Provided records: Begin

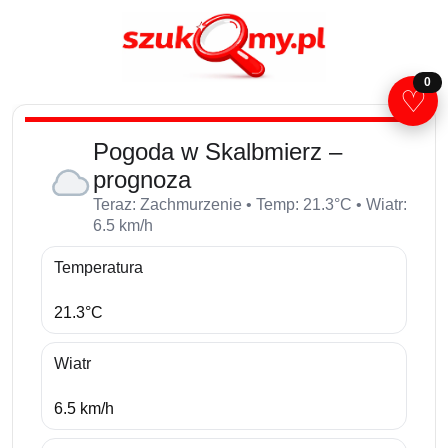
0
♡
Pogoda w Skalbmierz –
prognoza
Teraz: Zachmurzenie • Temp: 21.3°C • Wiatr:
6.5 km/h
Temperatura
21.3°C
Wiatr
6.5 km/h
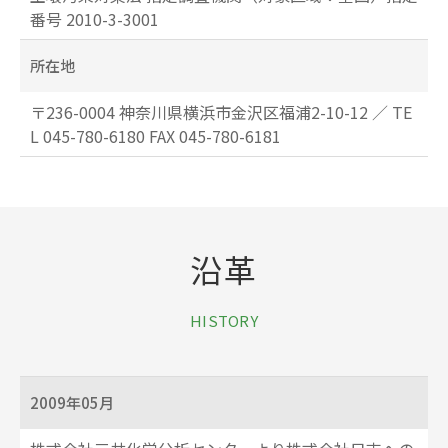
番号 2010-3-3001
所在地
〒236-0004 神奈川県横浜市金沢区福浦2-10-12 ／ TE
L 045-780-6180 FAX 045-780-6181
沿革
HISTORY
2009年05月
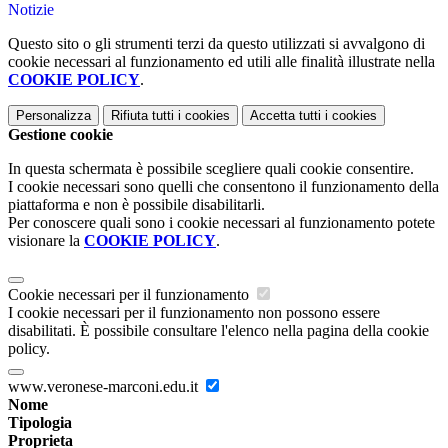
Notizie
Questo sito o gli strumenti terzi da questo utilizzati si avvalgono di
cookie necessari al funzionamento ed utili alle finalità illustrate nella
COOKIE POLICY
.
Personalizza
Rifiuta tutti
i cookies
Accetta tutti
i cookies
Gestione cookie
In questa schermata è possibile scegliere quali cookie consentire.
I cookie necessari sono quelli che consentono il funzionamento della
piattaforma e non è possibile disabilitarli.
Per conoscere quali sono i cookie necessari al funzionamento potete
visionare la
COOKIE POLICY
.
Cookie necessari per il funzionamento
I cookie necessari per il funzionamento non possono essere
disabilitati. È possibile consultare l'elenco nella pagina della cookie
policy.
www.veronese-marconi.edu.it
Nome
Tipologia
Proprieta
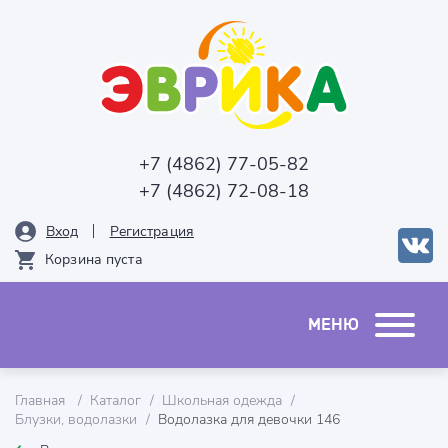
+7 (4862) 77-05-82
+7 (4862) 72-08-18
Вход
Рeгистрация
Корзина пуста
Главная
Каталог
Школьная одежда
Блузки, водолазки
Водолазка для девочки 146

Provided records: End

From the first line of the records down through the line containing "Questo sito o", transcribe exactly those lines and no others, both ends kept, pictures dropped.

### [Solution to the exercise]
0
♡
Pogoda w Skalbmierz –
prognoza
Teraz: Zachmurzenie • Temp: 21.3°C • Wiatr:
6.5 km/h
Temperatura
21.3°C
Wiatr
6.5 km/h
番号 2010-3-3001
所在地
〒236-0004 神奈川県横浜市金沢区福浦2-10-12 ／ TE
L 045-780-6180 FAX 045-780-6181
沿革
HISTORY
2009年05月
Notizie
Questo sito o gli strumenti terzi da questo utilizzati si avvalgono di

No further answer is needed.